VHSで『デモンズ'95』を観る。素晴らしい映画。美しい。映画を観ているのか夢を見ているのかわからなくなってしまう。ミケーレ・ソアヴィ、イタリアの監督で最初に好きになって名前をおぼえた監督だ。『アクエリアス』を観直そうかな。なんとなく『ゾンゲリア』も観たくなってしまった。
夕方、ちょっと用事があって阿佐ヶ谷で西村監督に会う。井口監督のイベントの前にちょこっとお邪魔させてもらった。その帰り、駅で樫原監督に会う。
夜、贅沢をした。家人の誕生祝いで新宿カニ道楽へ。
その後、また阿佐ヶ谷へ。『ロボゲイシャ』イベント最後のほうだけ顔を出す。ロフトAの佐々木さんにイベントの提案。その帰り、電車の中で村上監督に会う。チラシもらったので映画観に行かないと。
今日は中央線監督日和だな。
数日前からどうしても読みたかったので、吉祥寺パルコの地下でECDの新刊『暮らしの手帖』を買う。移動のあいま、喫茶店の中、とぎれとぎれに読む。雑誌掲載時にも読んでいたけど、こうしてあらためて読むに足る小説だと思う。一行一行丁寧で、嘘がない。DIYの精神で音楽に関わること(関われる時代に生きること)っていうのは、決して気楽なんかじゃないんだ、と僕は次のような一節に敏感に思ってしまう。いま映画を作る人間にも通じる気持ちだと思う。ECDが中学生のときのエピソードだけど、これは現在の話だ。

帰り際、カワバタ君はニール・ヤングの「孤独の旅路」というシングル・レコードを「もう聴かないから」と僕に譲ってくれた。二―ル・ヤングのレコードはA面もB面も最初は僕の求める音とは違うと感じた。

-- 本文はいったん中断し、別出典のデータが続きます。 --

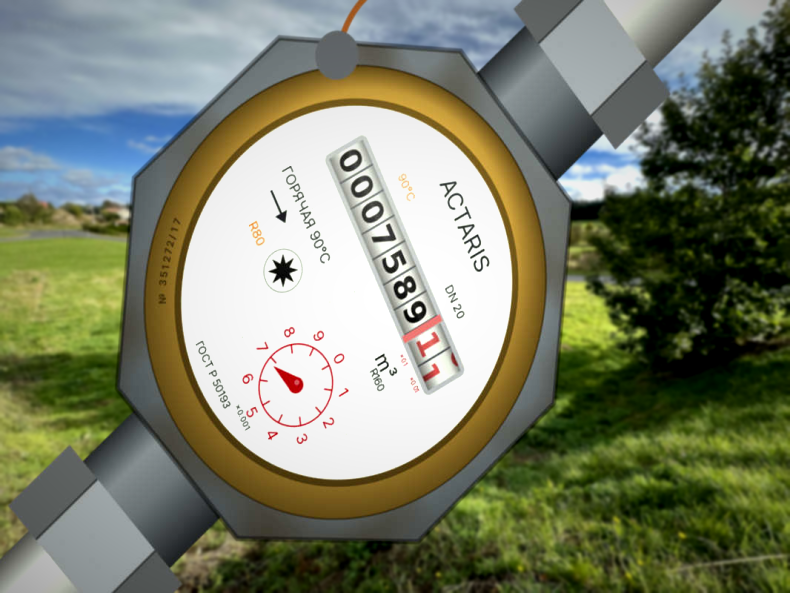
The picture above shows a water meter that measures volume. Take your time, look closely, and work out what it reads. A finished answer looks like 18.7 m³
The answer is 7589.106 m³
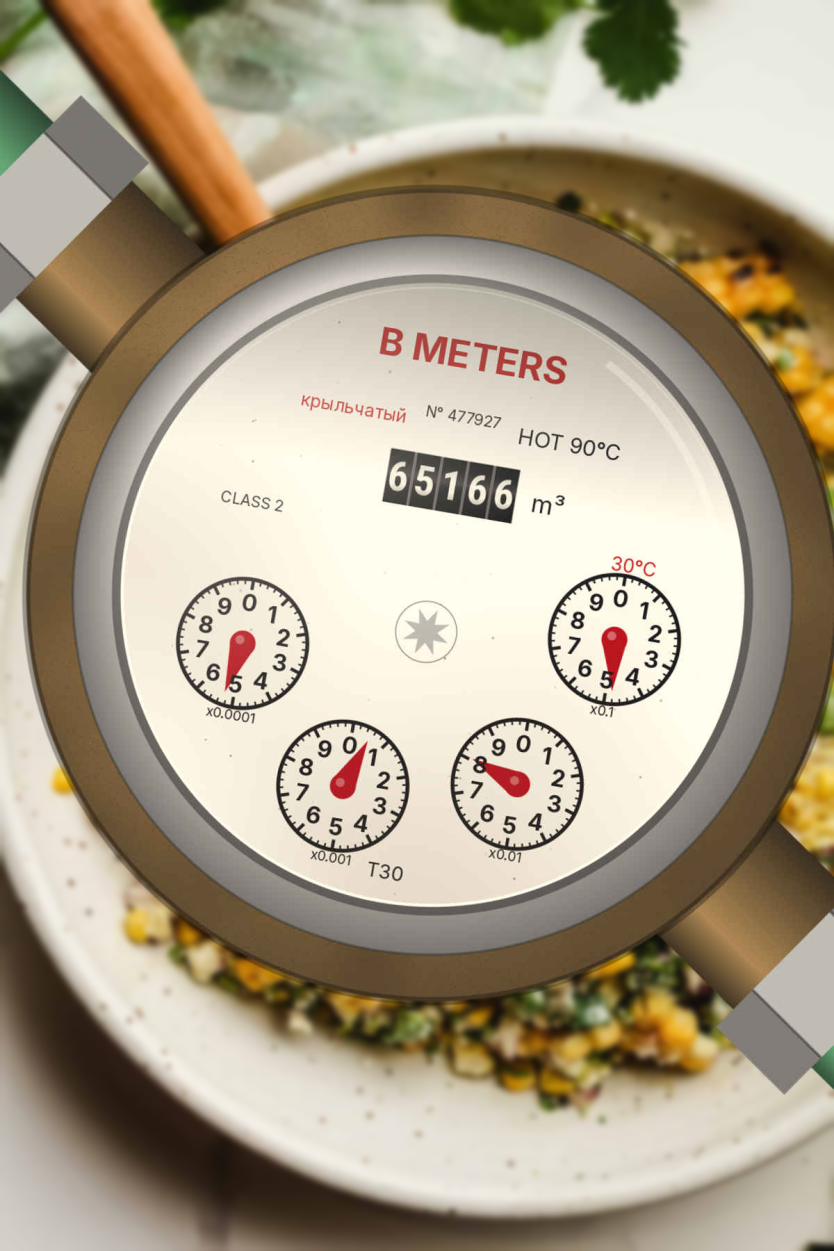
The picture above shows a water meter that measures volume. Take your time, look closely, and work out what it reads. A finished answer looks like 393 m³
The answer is 65166.4805 m³
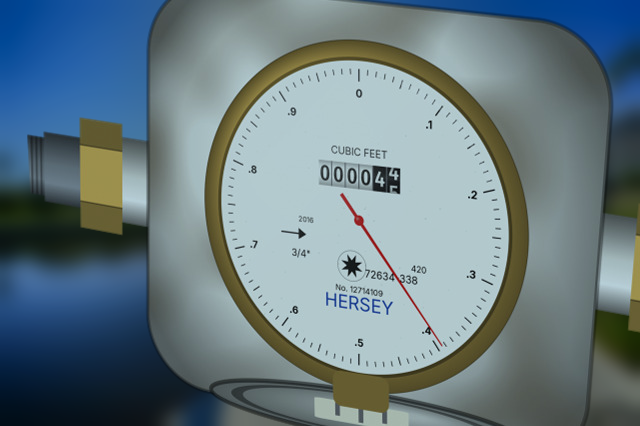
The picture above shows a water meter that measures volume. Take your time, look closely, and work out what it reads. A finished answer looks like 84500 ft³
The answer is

けれど、とにかく、今、自分の手元にレコードがあり、いつでも好きな時に聴くことができる。そのうれしさに何度も何度も繰り返して聴かずにはいられなかった。良さがわからないのは聴き方が足りないからだ。この曲の中にもどこかに自分と繋がる部分があるはずだ。そう、わらにもすがる気持ちで聴き続けた。そうしないと音楽から自分が見離されるような気すらした。

音楽も映画も小説も……いつでもそこにあると思ったら大間違いだ。きっと僕らがぼやぼやしてしまっていたら、人類なんか簡単に見離されてしまうに違いない。